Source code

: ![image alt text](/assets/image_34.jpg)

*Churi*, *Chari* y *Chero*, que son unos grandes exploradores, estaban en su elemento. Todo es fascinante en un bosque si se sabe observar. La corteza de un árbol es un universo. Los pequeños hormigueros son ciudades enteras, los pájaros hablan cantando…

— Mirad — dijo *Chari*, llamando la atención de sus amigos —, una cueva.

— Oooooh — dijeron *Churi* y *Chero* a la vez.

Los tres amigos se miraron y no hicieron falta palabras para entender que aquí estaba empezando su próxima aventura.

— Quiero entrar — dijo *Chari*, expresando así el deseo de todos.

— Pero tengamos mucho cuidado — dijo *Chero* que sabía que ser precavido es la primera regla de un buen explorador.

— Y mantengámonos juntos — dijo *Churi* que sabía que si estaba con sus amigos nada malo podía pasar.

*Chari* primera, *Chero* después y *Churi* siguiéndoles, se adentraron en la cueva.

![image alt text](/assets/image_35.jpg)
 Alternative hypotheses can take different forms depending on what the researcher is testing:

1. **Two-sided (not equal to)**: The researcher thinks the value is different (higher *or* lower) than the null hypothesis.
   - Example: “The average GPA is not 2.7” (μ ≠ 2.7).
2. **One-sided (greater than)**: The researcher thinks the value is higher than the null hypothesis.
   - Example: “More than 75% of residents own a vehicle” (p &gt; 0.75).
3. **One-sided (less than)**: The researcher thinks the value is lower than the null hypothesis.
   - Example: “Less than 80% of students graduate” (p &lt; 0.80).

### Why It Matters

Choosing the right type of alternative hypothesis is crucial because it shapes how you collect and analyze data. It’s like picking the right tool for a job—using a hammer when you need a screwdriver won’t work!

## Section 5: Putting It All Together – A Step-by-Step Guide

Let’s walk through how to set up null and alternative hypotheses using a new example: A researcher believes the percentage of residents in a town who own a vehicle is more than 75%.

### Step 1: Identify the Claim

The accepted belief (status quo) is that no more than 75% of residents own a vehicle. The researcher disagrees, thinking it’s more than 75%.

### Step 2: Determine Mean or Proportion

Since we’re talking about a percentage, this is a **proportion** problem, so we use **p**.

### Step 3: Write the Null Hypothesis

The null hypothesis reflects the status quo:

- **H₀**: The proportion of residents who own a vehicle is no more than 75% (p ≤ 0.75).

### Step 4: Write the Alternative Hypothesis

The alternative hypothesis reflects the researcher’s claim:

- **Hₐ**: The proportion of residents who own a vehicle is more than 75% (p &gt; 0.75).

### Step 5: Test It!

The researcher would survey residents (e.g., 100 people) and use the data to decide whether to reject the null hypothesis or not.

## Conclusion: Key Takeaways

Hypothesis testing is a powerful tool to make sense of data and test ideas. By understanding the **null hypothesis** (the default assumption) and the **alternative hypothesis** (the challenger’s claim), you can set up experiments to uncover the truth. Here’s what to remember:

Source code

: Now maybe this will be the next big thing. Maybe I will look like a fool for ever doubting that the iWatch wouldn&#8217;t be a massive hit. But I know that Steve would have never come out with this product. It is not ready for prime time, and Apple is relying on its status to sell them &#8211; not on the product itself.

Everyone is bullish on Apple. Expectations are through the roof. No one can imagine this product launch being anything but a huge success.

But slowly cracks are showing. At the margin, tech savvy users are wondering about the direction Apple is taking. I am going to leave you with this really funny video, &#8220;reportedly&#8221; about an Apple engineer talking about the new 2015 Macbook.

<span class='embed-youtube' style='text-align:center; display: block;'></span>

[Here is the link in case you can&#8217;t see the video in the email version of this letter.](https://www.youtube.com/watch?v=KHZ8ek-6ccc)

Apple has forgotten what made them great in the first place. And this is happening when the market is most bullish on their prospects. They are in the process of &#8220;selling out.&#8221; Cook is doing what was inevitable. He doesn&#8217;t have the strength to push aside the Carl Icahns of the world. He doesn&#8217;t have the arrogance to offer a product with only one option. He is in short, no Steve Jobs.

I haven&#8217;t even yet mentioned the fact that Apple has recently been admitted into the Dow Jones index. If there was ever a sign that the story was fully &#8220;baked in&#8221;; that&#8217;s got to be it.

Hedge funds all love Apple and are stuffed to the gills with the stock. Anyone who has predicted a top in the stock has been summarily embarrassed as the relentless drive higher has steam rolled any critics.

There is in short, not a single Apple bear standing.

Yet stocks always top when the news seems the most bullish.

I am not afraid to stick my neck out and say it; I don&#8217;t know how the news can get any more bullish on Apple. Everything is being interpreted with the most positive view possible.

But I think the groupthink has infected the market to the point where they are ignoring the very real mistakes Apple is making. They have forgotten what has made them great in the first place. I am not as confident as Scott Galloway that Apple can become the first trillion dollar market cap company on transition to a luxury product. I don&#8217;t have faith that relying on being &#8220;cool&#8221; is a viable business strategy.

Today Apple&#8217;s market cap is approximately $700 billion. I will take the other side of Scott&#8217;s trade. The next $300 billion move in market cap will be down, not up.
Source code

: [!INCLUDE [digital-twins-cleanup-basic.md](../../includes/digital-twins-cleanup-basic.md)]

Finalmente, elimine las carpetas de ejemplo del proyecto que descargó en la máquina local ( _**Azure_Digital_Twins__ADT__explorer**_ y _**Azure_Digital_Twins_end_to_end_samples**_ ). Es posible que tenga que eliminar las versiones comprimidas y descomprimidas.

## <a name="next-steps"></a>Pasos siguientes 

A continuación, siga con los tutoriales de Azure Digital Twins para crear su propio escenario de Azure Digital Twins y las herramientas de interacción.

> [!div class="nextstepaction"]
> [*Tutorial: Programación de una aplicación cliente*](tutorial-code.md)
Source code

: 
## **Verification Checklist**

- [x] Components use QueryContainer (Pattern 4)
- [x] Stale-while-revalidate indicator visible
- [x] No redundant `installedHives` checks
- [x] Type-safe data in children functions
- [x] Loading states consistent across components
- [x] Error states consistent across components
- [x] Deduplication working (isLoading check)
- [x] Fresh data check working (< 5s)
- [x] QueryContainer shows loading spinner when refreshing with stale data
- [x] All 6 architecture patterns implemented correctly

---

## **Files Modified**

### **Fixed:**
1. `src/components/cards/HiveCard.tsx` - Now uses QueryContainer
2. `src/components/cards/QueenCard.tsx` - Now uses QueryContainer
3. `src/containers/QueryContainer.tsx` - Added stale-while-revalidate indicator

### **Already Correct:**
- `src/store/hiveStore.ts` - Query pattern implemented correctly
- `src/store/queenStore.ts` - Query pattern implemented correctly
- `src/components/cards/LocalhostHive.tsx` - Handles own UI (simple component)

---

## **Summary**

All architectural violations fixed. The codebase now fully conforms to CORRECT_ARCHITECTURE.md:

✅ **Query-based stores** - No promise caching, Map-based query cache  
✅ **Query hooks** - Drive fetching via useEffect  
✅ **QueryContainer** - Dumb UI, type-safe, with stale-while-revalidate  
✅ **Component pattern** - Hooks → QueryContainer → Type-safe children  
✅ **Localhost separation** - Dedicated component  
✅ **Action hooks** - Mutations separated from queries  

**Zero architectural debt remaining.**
┄┄┄┄┄┄┄┄┄┄┄┄┄┄┄┄┄┄┄┄
§ DIRECTIVE:
Reproduce every line of the records above verbatim, from the first line through the last.

§ EXERCISE ANSWER:
Source code

: ![image alt text](/assets/image_34.jpg)

*Churi*, *Chari* y *Chero*, que son unos grandes exploradores, estaban en su elemento. Todo es fascinante en un bosque si se sabe observar. La corteza de un árbol es un universo. Los pequeños hormigueros son ciudades enteras, los pájaros hablan cantando…

— Mirad — dijo *Chari*, llamando la atención de sus amigos —, una cueva.

— Oooooh — dijeron *Churi* y *Chero* a la vez.

Los tres amigos se miraron y no hicieron falta palabras para entender que aquí estaba empezando su próxima aventura.

— Quiero entrar — dijo *Chari*, expresando así el deseo de todos.

— Pero tengamos mucho cuidado — dijo *Chero* que sabía que ser precavido es la primera regla de un buen explorador.

— Y mantengámonos juntos — dijo *Churi* que sabía que si estaba con sus amigos nada malo podía pasar.

*Chari* primera, *Chero* después y *Churi* siguiéndoles, se adentraron en la cueva.

![image alt text](/assets/image_35.jpg)
 Alternative hypotheses can take different forms depending on what the researcher is testing:

1. **Two-sided (not equal to)**: The researcher thinks the value is different (higher *or* lower) than the null hypothesis.
   - Example: “The average GPA is not 2.7” (μ ≠ 2.7).
2. **One-sided (greater than)**: The researcher thinks the value is higher than the null hypothesis.
   - Example: “More than 75% of residents own a vehicle” (p &gt; 0.75).
3. **One-sided (less than)**: The researcher thinks the value is lower than the null hypothesis.
   - Example: “Less than 80% of students graduate” (p &lt; 0.80).

### Why It Matters

Choosing the right type of alternative hypothesis is crucial because it shapes how you collect and analyze data. It’s like picking the right tool for a job—using a hammer when you need a screwdriver won’t work!

## Section 5: Putting It All Together – A Step-by-Step Guide

Let’s walk through how to set up null and alternative hypotheses using a new example: A researcher believes the percentage of residents in a town who own a vehicle is more than 75%.

### Step 1: Identify the Claim

The accepted belief (status quo) is that no more than 75% of residents own a vehicle. The researcher disagrees, thinking it’s more than 75%.

### Step 2: Determine Mean or Proportion

Since we’re talking about a percentage, this is a **proportion** problem, so we use **p**.

### Step 3: Write the Null Hypothesis

The null hypothesis reflects the status quo:

- **H₀**: The proportion of residents who own a vehicle is no more than 75% (p ≤ 0.75).

### Step 4: Write the Alternative Hypothesis

The alternative hypothesis reflects the researcher’s claim:

- **Hₐ**: The proportion of residents who own a vehicle is more than 75% (p &gt; 0.75).

### Step 5: Test It!

The researcher would survey residents (e.g., 100 people) and use the data to decide whether to reject the null hypothesis or not.

## Conclusion: Key Takeaways

Hypothesis testing is a powerful tool to make sense of data and test ideas. By understanding the **null hypothesis** (the default assumption) and the **alternative hypothesis** (the challenger’s claim), you can set up experiments to uncover the truth. Here’s what to remember:

Source code

: Now maybe this will be the next big thing. Maybe I will look like a fool for ever doubting that the iWatch wouldn&#8217;t be a massive hit. But I know that Steve would have never come out with this product. It is not ready for prime time, and Apple is relying on its status to sell them &#8211; not on the product itself.

Everyone is bullish on Apple. Expectations are through the roof. No one can imagine this product launch being anything but a huge success.

But slowly cracks are showing. At the margin, tech savvy users are wondering about the direction Apple is taking. I am going to leave you with this really funny video, &#8220;reportedly&#8221; about an Apple engineer talking about the new 2015 Macbook.

<span class='embed-youtube' style='text-align:center; display: block;'></span>

[Here is the link in case you can&#8217;t see the video in the email version of this letter.](https://www.youtube.com/watch?v=KHZ8ek-6ccc)

Apple has forgotten what made them great in the first place. And this is happening when the market is most bullish on their prospects. They are in the process of &#8220;selling out.&#8221; Cook is doing what was inevitable. He doesn&#8217;t have the strength to push aside the Carl Icahns of the world. He doesn&#8217;t have the arrogance to offer a product with only one option. He is in short, no Steve Jobs.

I haven&#8217;t even yet mentioned the fact that Apple has recently been admitted into the Dow Jones index. If there was ever a sign that the story was fully &#8220;baked in&#8221;; that&#8217;s got to be it.

Hedge funds all love Apple and are stuffed to the gills with the stock. Anyone who has predicted a top in the stock has been summarily embarrassed as the relentless drive higher has steam rolled any critics.

There is in short, not a single Apple bear standing.

Yet stocks always top when the news seems the most bullish.

I am not afraid to stick my neck out and say it; I don&#8217;t know how the news can get any more bullish on Apple. Everything is being interpreted with the most positive view possible.

But I think the groupthink has infected the market to the point where they are ignoring the very real mistakes Apple is making. They have forgotten what has made them great in the first place. I am not as confident as Scott Galloway that Apple can become the first trillion dollar market cap company on transition to a luxury product. I don&#8217;t have faith that relying on being &#8220;cool&#8221; is a viable business strategy.

Today Apple&#8217;s market cap is approximately $700 billion. I will take the other side of Scott&#8217;s trade. The next $300 billion move in market cap will be down, not up.
Source code

: [!INCLUDE [digital-twins-cleanup-basic.md](../../includes/digital-twins-cleanup-basic.md)]

Finalmente, elimine las carpetas de ejemplo del proyecto que descargó en la máquina local ( _**Azure_Digital_Twins__ADT__explorer**_ y _**Azure_Digital_Twins_end_to_end_samples**_ ). Es posible que tenga que eliminar las versiones comprimidas y descomprimidas.

## <a name="next-steps"></a>Pasos siguientes 

A continuación, siga con los tutoriales de Azure Digital Twins para crear su propio escenario de Azure Digital Twins y las herramientas de interacción.

> [!div class="nextstepaction"]
> [*Tutorial: Programación de una aplicación cliente*](tutorial-code.md)
Source code

: 
## **Verification Checklist**

- [x] Components use QueryContainer (Pattern 4)
- [x] Stale-while-revalidate indicator visible
- [x] No redundant `installedHives` checks
- [x] Type-safe data in children functions
- [x] Loading states consistent across components
- [x] Error states consistent across components
- [x] Deduplication working (isLoading check)
- [x] Fresh data check working (< 5s)
- [x] QueryContainer shows loading spinner when refreshing with stale data
- [x] All 6 architecture patterns implemented correctly

---

## **Files Modified**

### **Fixed:**
1. `src/components/cards/HiveCard.tsx` - Now uses QueryContainer
2. `src/components/cards/QueenCard.tsx` - Now uses QueryContainer
3. `src/containers/QueryContainer.tsx` - Added stale-while-revalidate indicator

### **Already Correct:**
- `src/store/hiveStore.ts` - Query pattern implemented correctly
- `src/store/queenStore.ts` - Query pattern implemented correctly
- `src/components/cards/LocalhostHive.tsx` - Handles own UI (simple component)

---

## **Summary**

All architectural violations fixed. The codebase now fully conforms to CORRECT_ARCHITECTURE.md:

✅ **Query-based stores** - No promise caching, Map-based query cache  
✅ **Query hooks** - Drive fetching via useEffect  
✅ **QueryContainer** - Dumb UI, type-safe, with stale-while-revalidate  
✅ **Component pattern** - Hooks → QueryContainer → Type-safe children  
✅ **Localhost separation** - Dedicated component  
✅ **Action hooks** - Mutations separated from queries  

**Zero architectural debt remaining.**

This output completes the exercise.